Top of Exercise materials
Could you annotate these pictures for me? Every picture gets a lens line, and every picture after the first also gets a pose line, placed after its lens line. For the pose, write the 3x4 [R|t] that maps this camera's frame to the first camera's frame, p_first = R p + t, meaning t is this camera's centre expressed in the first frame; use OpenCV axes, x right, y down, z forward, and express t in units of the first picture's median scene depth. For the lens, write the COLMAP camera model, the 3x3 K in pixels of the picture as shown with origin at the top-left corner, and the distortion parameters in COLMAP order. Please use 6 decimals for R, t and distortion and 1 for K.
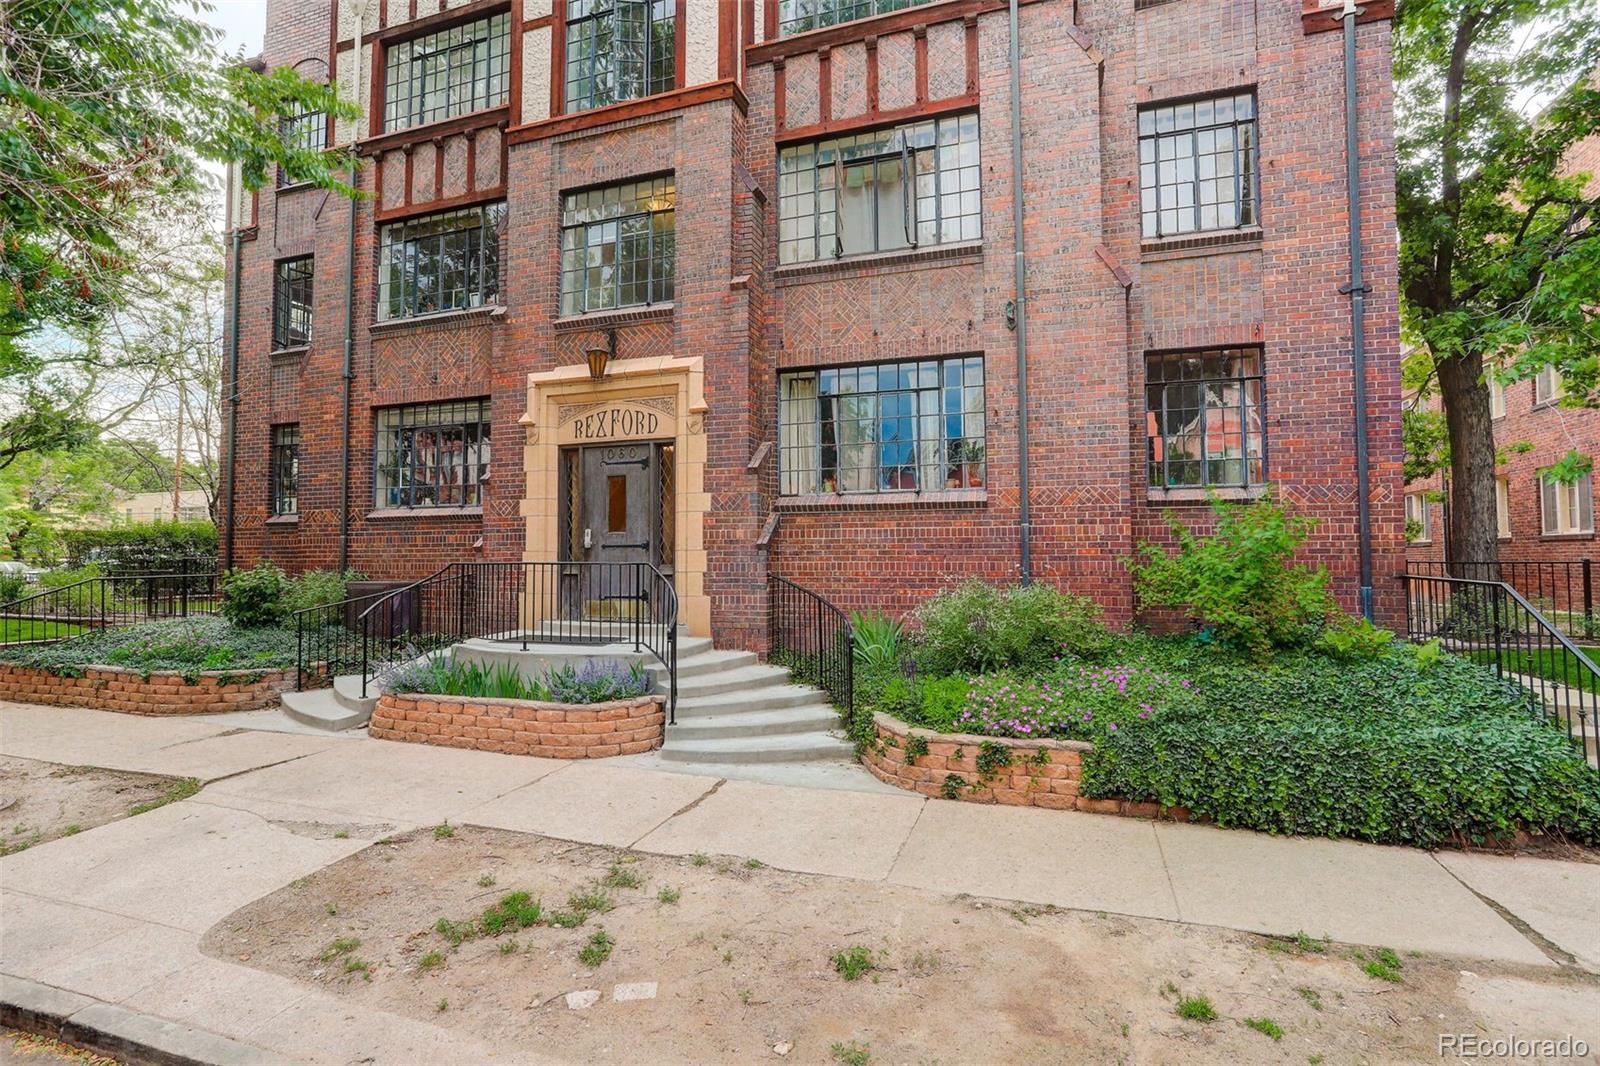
lens RADIAL K [[796.5, 0, 787.6], [0, 796.5, 531.6], [0, 0, 1]] dist [-0.078740, 0.047549]
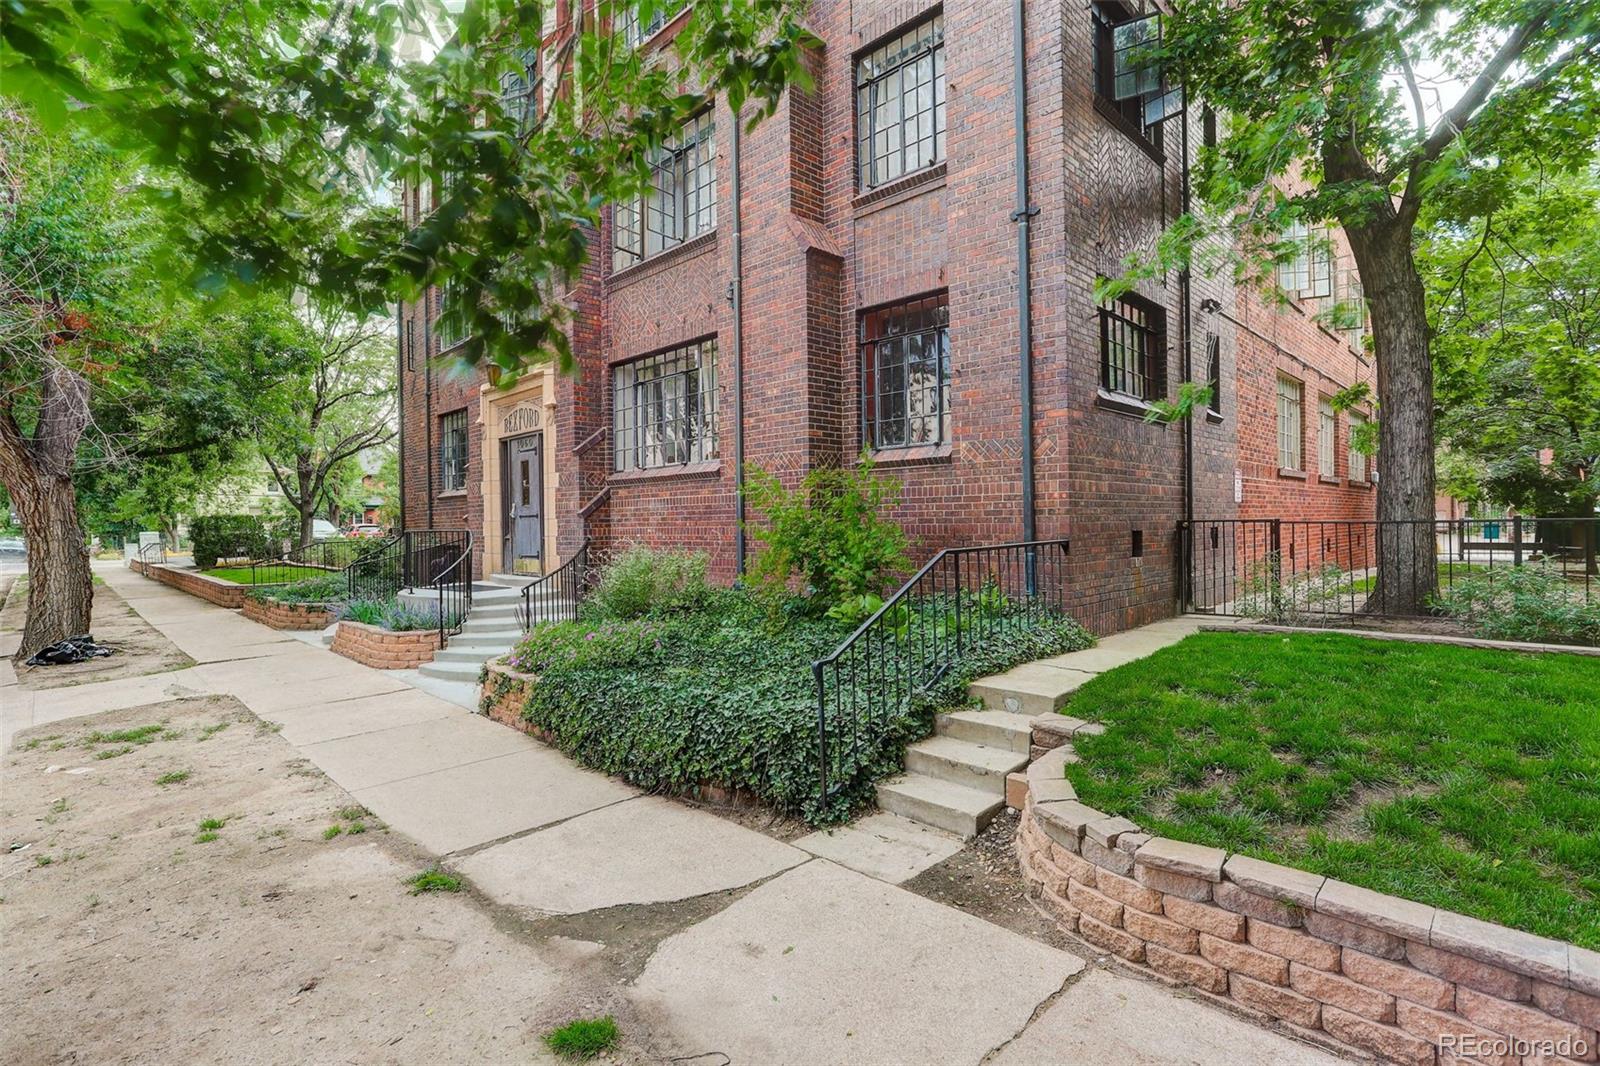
lens RADIAL K [[785.7, 0, 767.6], [0, 785.7, 542.3], [0, 0, 1]] dist [-0.101120, 0.072650]
pose [[0.893307, -0.000933, -0.449445, 0.760902], [0.030312, 0.997846, 0.058175, -0.001235], [0.448423, -0.065592, 0.891412, 0.060976]]
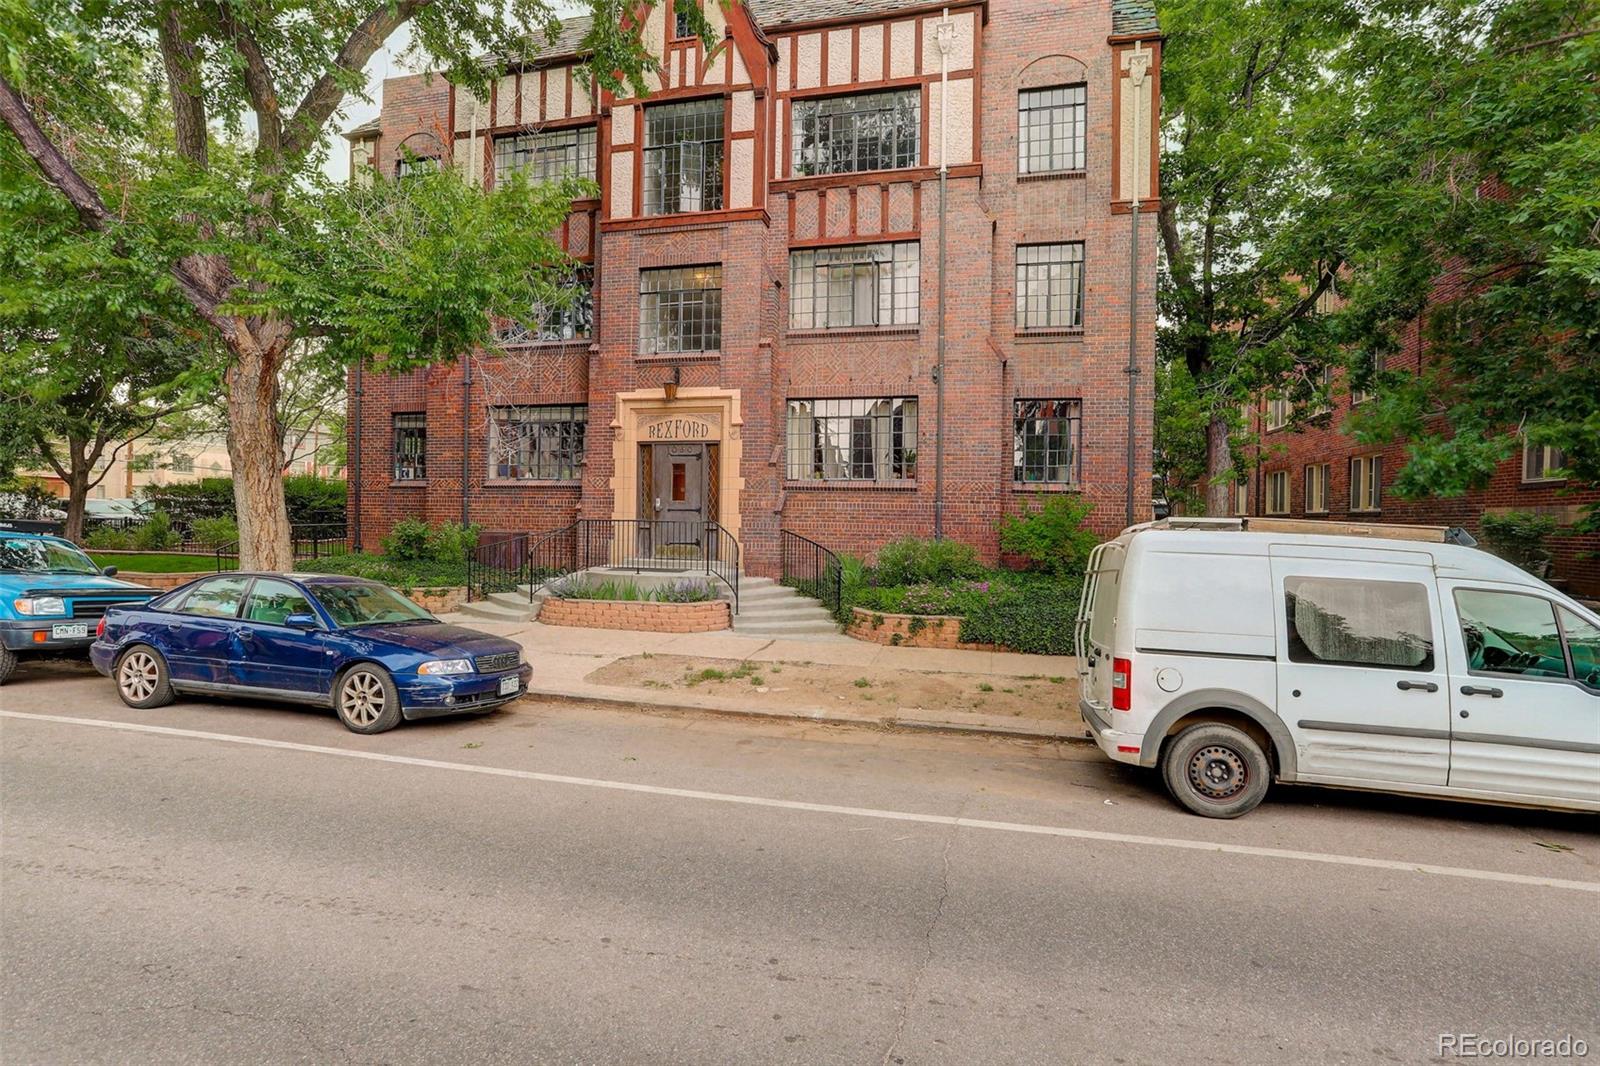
lens RADIAL K [[796.5, 0, 787.6], [0, 796.5, 531.6], [0, 0, 1]] dist [-0.078740, 0.047549]
pose [[0.995856, 0.016388, 0.089453, -0.155521], [-0.021218, 0.998352, 0.053314, -0.028573], [-0.088432, -0.054991, 0.994563, -0.599440]]
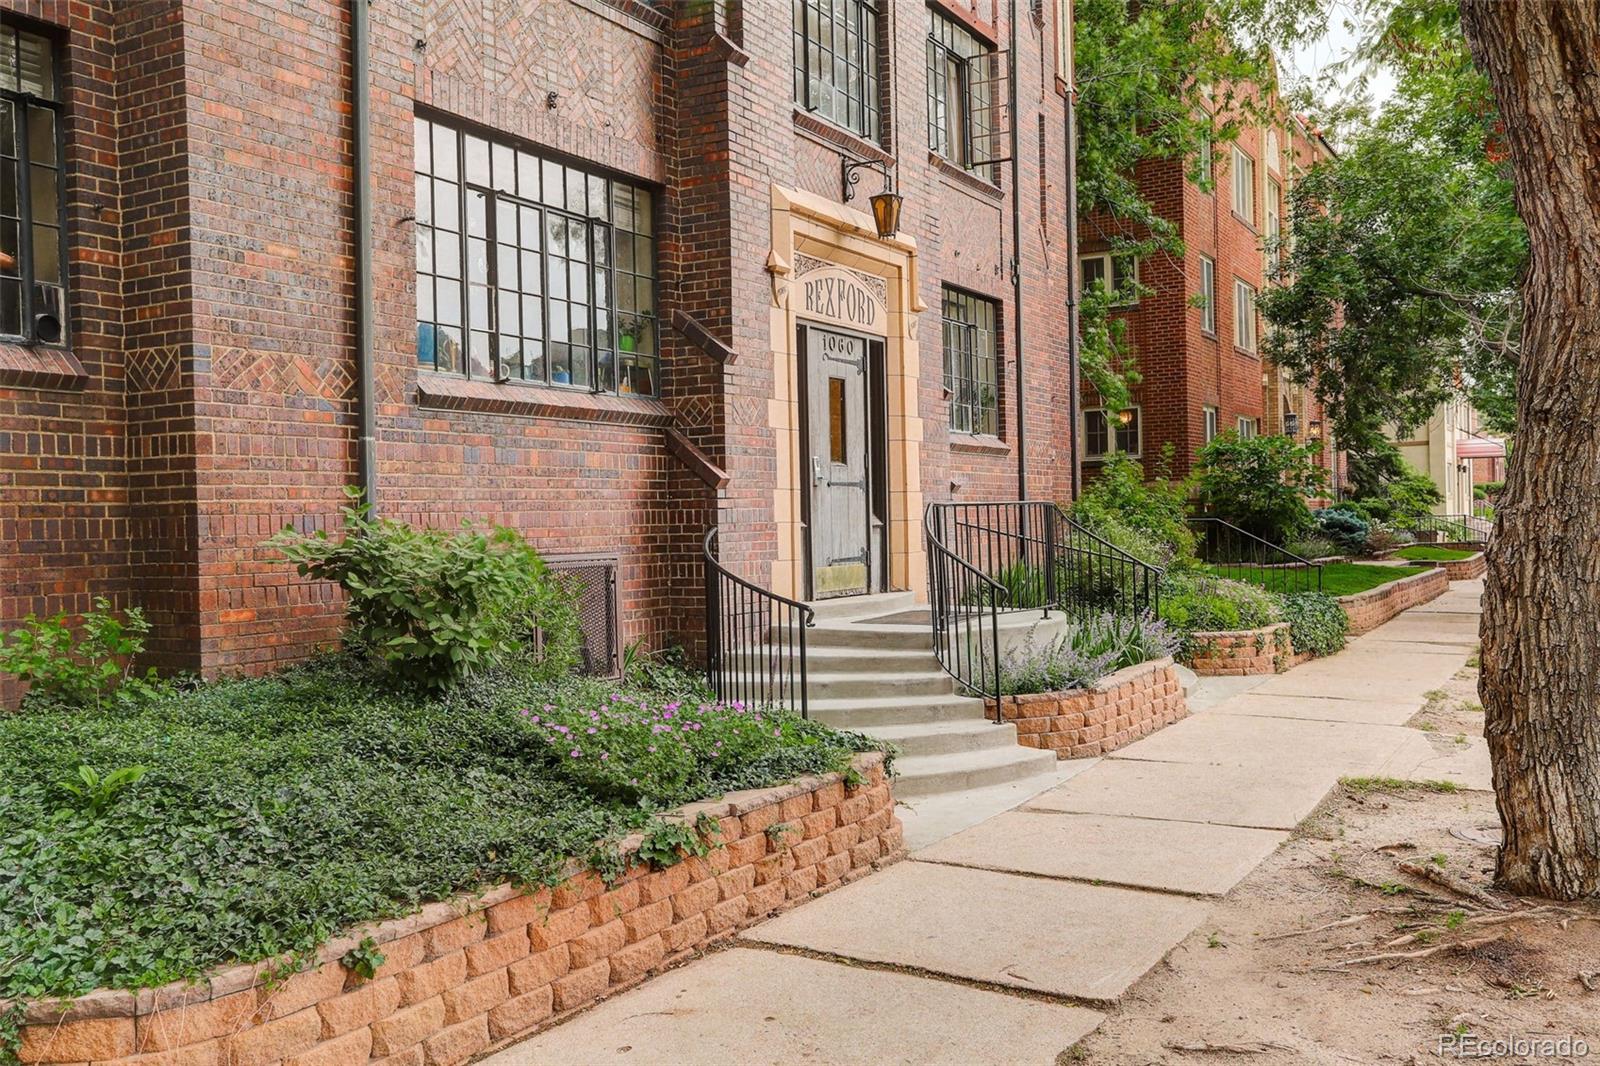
lens RADIAL K [[1400.4, 0, 773.0], [0, 1400.4, 536.3], [0, 0, 1]] dist [-0.001255, 0.065622]
pose [[0.207792, -0.009084, 0.978131, -1.516807], [-0.015022, 0.999809, 0.012476, 0.052609], [-0.978058, -0.017286, 0.207616, 0.886637]]
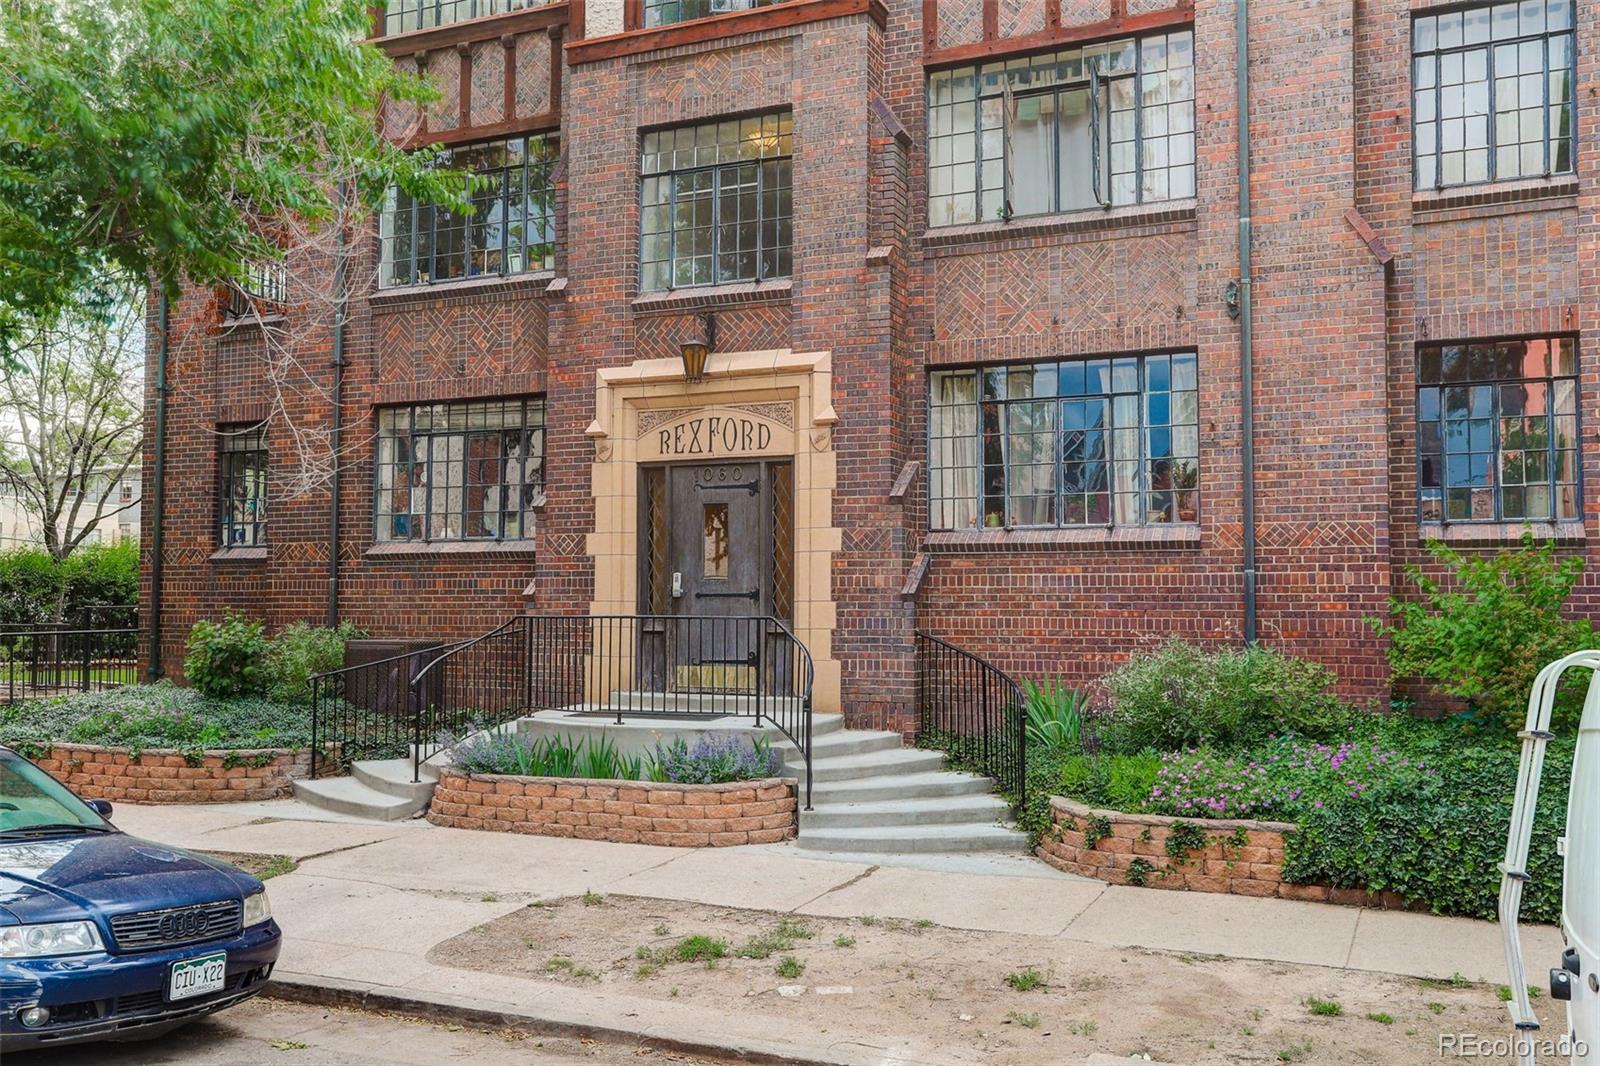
lens RADIAL K [[1440.4, 0, 772.9], [0, 1440.4, 531.7], [0, 0, 1]] dist [-0.028260, 0.097195]
pose [[0.995618, 0.000939, -0.093511, -0.032382], [-0.002764, 0.999808, -0.019388, -0.017722], [0.093475, 0.019562, 0.995429, -0.424806]]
Bottom of Exercise materials
Problem details:
Every record must be returned exactly. Leave its pictures out.

Task result:
Could you annotate these pictures for me? Every picture gets a lens line, and every picture after the first also gets a pose line, placed after its lens line. For the pose, write the 3x4 [R|t] that maps this camera's frame to the first camera's frame, p_first = R p + t, meaning t is this camera's centre expressed in the first frame; use OpenCV axes, x right, y down, z forward, and express t in units of the first picture's median scene depth. For the lens, write the COLMAP camera model, the 3x3 K in pixels of the picture as shown with origin at the top-left corner, and the distortion parameters in COLMAP order. Please use 6 decimals for R, t and distortion and 1 for K.
lens RADIAL K [[796.5, 0, 787.6], [0, 796.5, 531.6], [0, 0, 1]] dist [-0.078740, 0.047549]
lens RADIAL K [[785.7, 0, 767.6], [0, 785.7, 542.3], [0, 0, 1]] dist [-0.101120, 0.072650]
pose [[0.893307, -0.000933, -0.449445, 0.760902], [0.030312, 0.997846, 0.058175, -0.001235], [0.448423, -0.065592, 0.891412, 0.060976]]
lens RADIAL K [[796.5, 0, 787.6], [0, 796.5, 531.6], [0, 0, 1]] dist [-0.078740, 0.047549]
pose [[0.995856, 0.016388, 0.089453, -0.155521], [-0.021218, 0.998352, 0.053314, -0.028573], [-0.088432, -0.054991, 0.994563, -0.599440]]
lens RADIAL K [[1400.4, 0, 773.0], [0, 1400.4, 536.3], [0, 0, 1]] dist [-0.001255, 0.065622]
pose [[0.207792, -0.009084, 0.978131, -1.516807], [-0.015022, 0.999809, 0.012476, 0.052609], [-0.978058, -0.017286, 0.207616, 0.886637]]
lens RADIAL K [[1440.4, 0, 772.9], [0, 1440.4, 531.7], [0, 0, 1]] dist [-0.028260, 0.097195]
pose [[0.995618, 0.000939, -0.093511, -0.032382], [-0.002764, 0.999808, -0.019388, -0.017722], [0.093475, 0.019562, 0.995429, -0.424806]]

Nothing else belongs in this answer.